Earlier this year, I had the pleasure of meeting with members of the Sickle Cell Disease Association of Canada. I am proud of the work already under way in this country to alleviate the chronic pain of sickle cell disease sufferers.
Through the Canadian Institutes of Health Research, the Government of Canada has invested resources in rare disease research, including $1.3 million for sickle cell disease research, since 2010. Top researchers across Canada are actively working to identify long-term solutions to the health problems facing people with sickle cell disease.
CIHR is also a founding member of the International Rare Diseases Research Consortium. It was established to explain the causes of rare disorders and to develop diagnostic tools and treatments. There are currently four sickle cell disease clinical trials under way as part of this major international research initiative.
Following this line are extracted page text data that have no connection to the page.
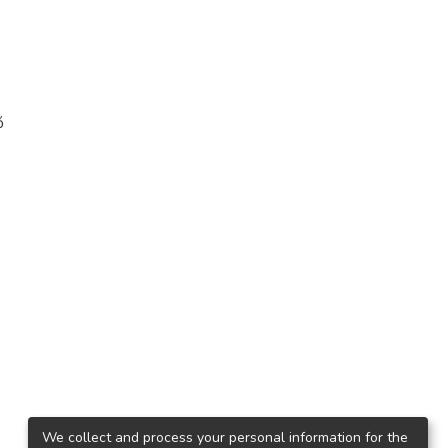
ő
We collect and process your personal information for the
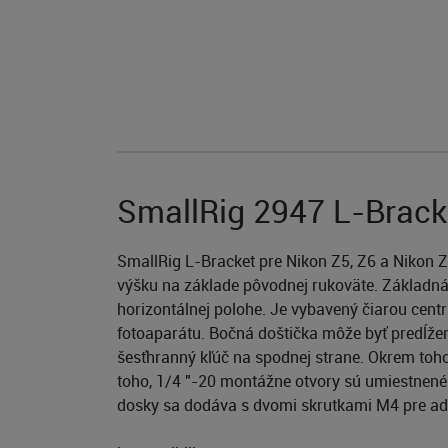
SmallRig 2947 L-Brack
SmallRig L-Bracket pre Nikon Z5, Z6 a Nikon Z
výšku na základe pôvodnej rukoväte. Základná
horizontálnej polohe. Je vybavený čiarou centru
fotoaparátu. Bočná doštička môže byť predĺžená
šesťhranný kľúč na spodnej strane. Okrem toh
toho, 1/4 "-20 montážne otvory sú umiestnené 
dosky sa dodáva s dvomi skrutkami M4 pre ad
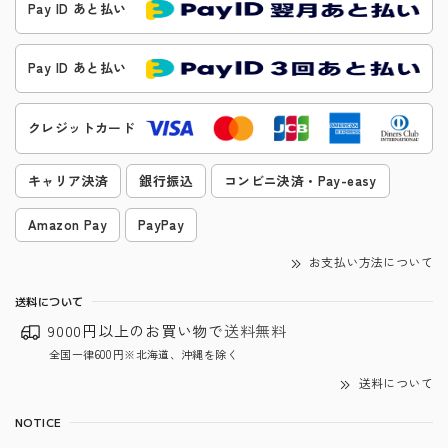
Pay ID あと払い
Pay ID あと払い
クレジットカード
キャリア決済
銀行振込
コンビニ決済・Pay-easy
Amazon Pay
PayPay
お支払い方法について
送料について
9000円以上のお買い物で
送料無料
全国一律600円※北海道、沖縄を除く
送料について
NOTICE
These studies will contribute to increasing our knowledge about the disorder and hopefully lead to the discovery of new treatments while ultimately pinpointing the cure that people with SCD seek. Until that day comes, the Government of Canada will continue to work with our provincial and territorial partners. Together we will address the health challenges confronting Canadians as we transform Canada's health system to ensure that it meets the needs of each and every one of us.
It is now up to all parliamentarians to do their part by designating June 19 national sickle cell awareness day in Canada. I encourage all members to lend their support to Bill S-211, which would provide people living with sickle cell disease the national recognition they deserve.
Once again, I want to thank Senator Jane Cordy and the member for Dartmouth—Cole Harbour for bringing this extremely relevant piece of legislation to the House. Canadians with sickle cell disease are counting on us to improve their lives and livelihoods as we improve their health and quality of life. Let us make sure we do not let them down.